- Exercise brief: Return every line of text in the following data without any change, and leave the pictures out.

****************************************

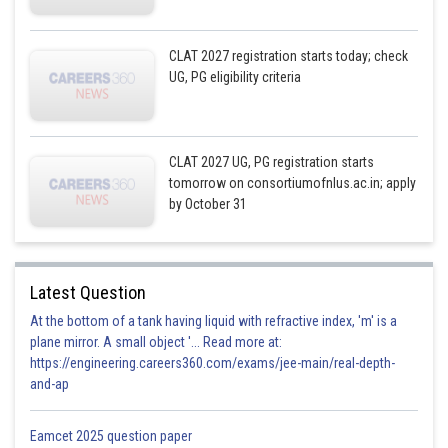
CLAT 2027 registration starts today; check
UG, PG eligibility criteria
CLAT 2027 UG, PG registration starts
tomorrow on consortiumofnlus.ac.in; apply
by October 31
Latest Question
At the bottom of a tank having liquid with refractive index, 'm' is a
plane mirror. A small object '... Read more at:
https://engineering.careers360.com/exams/jee-main/real-depth-
and-ap
Eamcet 2025 question paper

****************************************

- Output for this task:
CLAT 2027 registration starts today; check
UG, PG eligibility criteria
CLAT 2027 UG, PG registration starts
tomorrow on consortiumofnlus.ac.in; apply
by October 31
Latest Question
At the bottom of a tank having liquid with refractive index, 'm' is a
plane mirror. A small object '... Read more at:
https://engineering.careers360.com/exams/jee-main/real-depth-
and-ap
Eamcet 2025 question paper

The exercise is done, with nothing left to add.